Ele examina o caso da Alemanha imperialista, notando
que o grande capital industrial deixava de ser propriedade privada de
capitalistas para se tornar propriedade de bancos e de sociedades anônimas,
transformando-se, assim, em propriedade coletiva de frações mais ou menos
numerosas da classe capitalista. “Uma parte cada vez maior do capital empregado
na indústria” – nota ele – agora “é capital financeiro”, ou seja, capital que
foi socializado e que passa a ser comandado, por meio da propriedade bancária e
acionária, por capitalistas financeiros. É assim que o capitalista por
excelência deixa de ser o capitalista industrial para se tornar o capitalista
financeiro, dono de grandes somas de dinheiro, ações, títulos públicos e
privados.
Ora, o que Rudolf Hilferding descobre na realidade
histórica já estava anunciado como possibilidade conceitual na própria
apresentação de O
capital. No
capítulo 27 do Livro III, comentando a criação da sociedade por ações, Marx
encontra-se o seguinte trecho: “O capital que, como tal, tem como base um modo
social de produção e pressupõe uma concentração social de meios de produção e
forças de trabalho, adquire, assim, diretamente a forma de capital social
(capital de indivíduos diretamente associados) em oposição ao capital privado,
e suas empresas se apresentam como empresas sociais em oposição a empresas
privadas. É a suprassunção [Aufhebung] do capital como
propriedade privada dentro dos limites do próprio modo de produção
capitalista”.
Portanto, Marx, ainda que não observasse isso na
realidade de seu tempo, previu a vinda de uma nova época no processo social de
produção em que o capital socializado passa a dominar de modo abrangente o
capital privado em sentido estrito. Ora, como se sabe, esse processo, que não
deixou de se desenvolver ao longo do século XX, ganhou uma dimensão nova com o
advento do neoliberalismo a partir dos anos 80 desse século.
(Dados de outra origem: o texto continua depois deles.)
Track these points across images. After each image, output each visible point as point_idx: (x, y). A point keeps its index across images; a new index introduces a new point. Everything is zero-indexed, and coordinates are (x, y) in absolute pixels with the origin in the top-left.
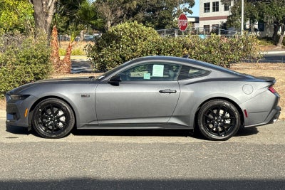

Mesmo
se o neoliberalismo é mais complexo como fenômeno histórico, ele leva o
processo de socialização do capital à culminação.
A partir de então, o capitalismo, portanto, já não pode
mais ser considerado como o domínio por excelência do capital industrial.
Diferentemente, precisa ser apreendido como um sistema em que domina o capital
de financiamento sob diversas formas. E esse capital aparece na forma de
direitos de saque sobre a riqueza produzida, o que enseja o domínio das
finanças sobre a produção e a repartição, ou seja, aquilo que é chamado desde
os tempos de Marx de rentismo.
Os seus veículos são o capital portador de juros que
extrai mais-valor do lucro gerado na produção mercantil e o capital fictício
que o faz capturando dividendos das empresas corporativas, parte dos impostos,
por meio do financiamento dos gastos públicos, e dos rendimentos privados, por
meio de empréstimos aos consumidores. Mas também o que tem sido chamado de capital
de plataforma já que este, em larga medida, está na forma de “capital como
mercadoria” e, por isso, não funciona mais, meramente, como o velho capital
industrial.
Ademais, como a forma de capital assim posta adere à
tecnologias de informação e comunicação, ele se torna capaz de exercer domínio
sobre todas as atividades humanas, econômicas e não econômicas, e de extrair
delas rendas extraordinárias sob diversas formas.
Não há, pois, nenhuma boa razão, encontrável na
apresentação dialética em que consiste O capital, para pensar que
está havendo uma transformação espontânea do capitalismo seja em neofeudalismo
seja em tecnofeudalismo. Esse modo de pensar é simplesmente um equívoco do
entendimento. Há, contudo, uma boa razão – e bons argumentos – para julgar que
se observa atualmente o ocaso do capitalismo.